- GIVEN EXERCISE: Copy out the entries word for word, starting at the line that contains "Give the start" and ending at the line that contains "10:00 PM -- exactly on the 10 PM line.", with both of those lines included.

- AVAILABLE DATA:
§ §

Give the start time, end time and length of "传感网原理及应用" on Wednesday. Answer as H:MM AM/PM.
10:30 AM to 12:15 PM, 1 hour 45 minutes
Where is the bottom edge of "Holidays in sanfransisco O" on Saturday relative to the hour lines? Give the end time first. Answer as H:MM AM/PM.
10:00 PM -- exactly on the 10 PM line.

§ §

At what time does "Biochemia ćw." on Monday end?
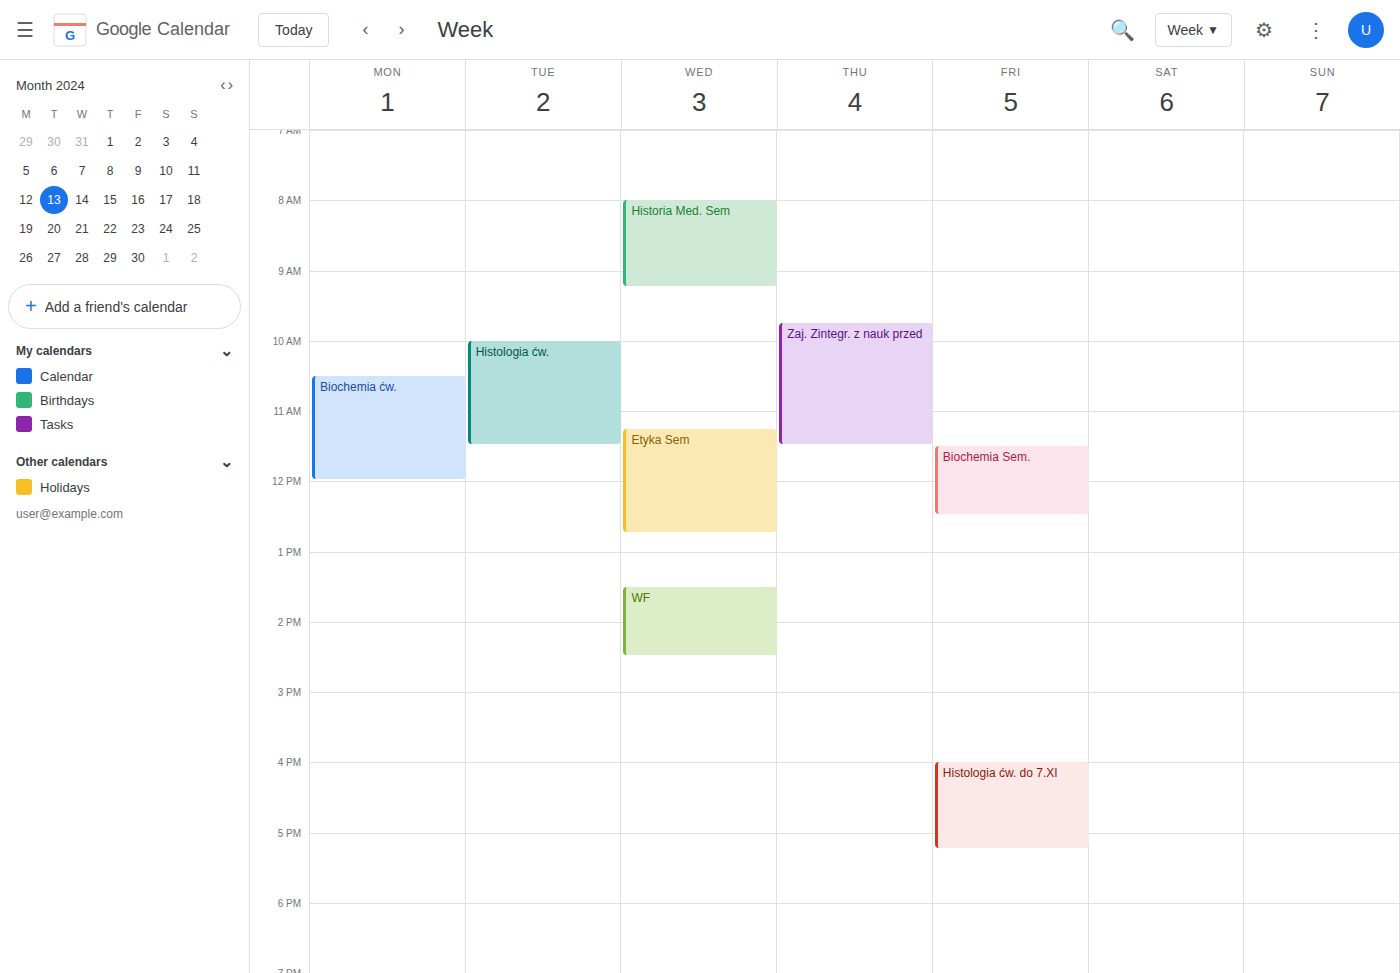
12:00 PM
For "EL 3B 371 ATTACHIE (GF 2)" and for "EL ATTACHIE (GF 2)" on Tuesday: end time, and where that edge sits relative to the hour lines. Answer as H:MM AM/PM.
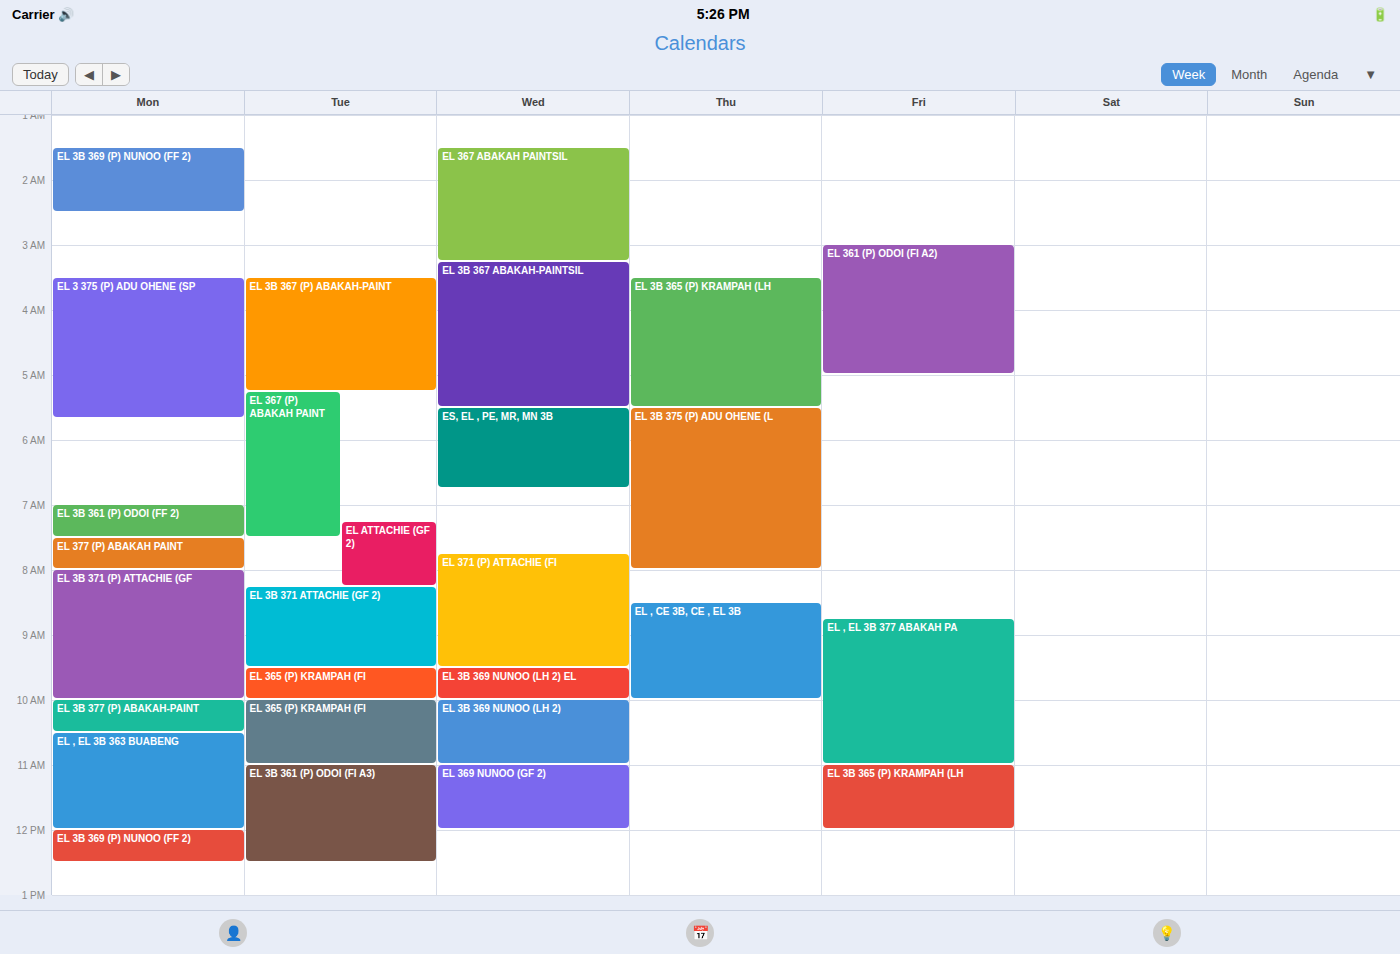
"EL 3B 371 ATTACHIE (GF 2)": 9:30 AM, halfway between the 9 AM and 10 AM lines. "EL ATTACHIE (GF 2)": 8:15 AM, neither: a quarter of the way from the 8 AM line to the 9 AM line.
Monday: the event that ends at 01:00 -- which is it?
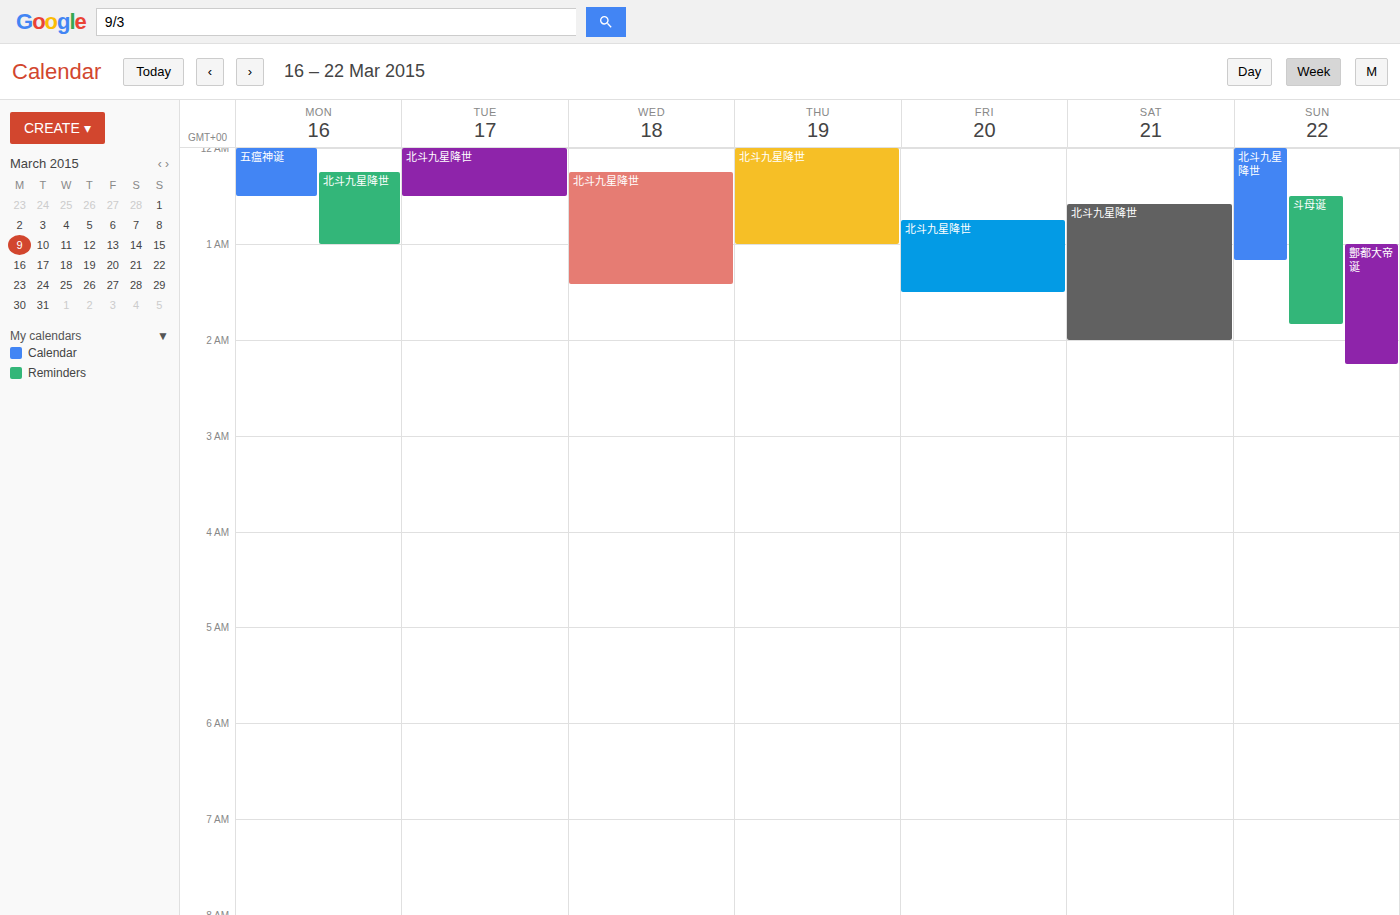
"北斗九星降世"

§ §

- EXERCISE OUTPUT:
Give the start time, end time and length of "传感网原理及应用" on Wednesday. Answer as H:MM AM/PM.
10:30 AM to 12:15 PM, 1 hour 45 minutes
Where is the bottom edge of "Holidays in sanfransisco O" on Saturday relative to the hour lines? Give the end time first. Answer as H:MM AM/PM.
10:00 PM -- exactly on the 10 PM line.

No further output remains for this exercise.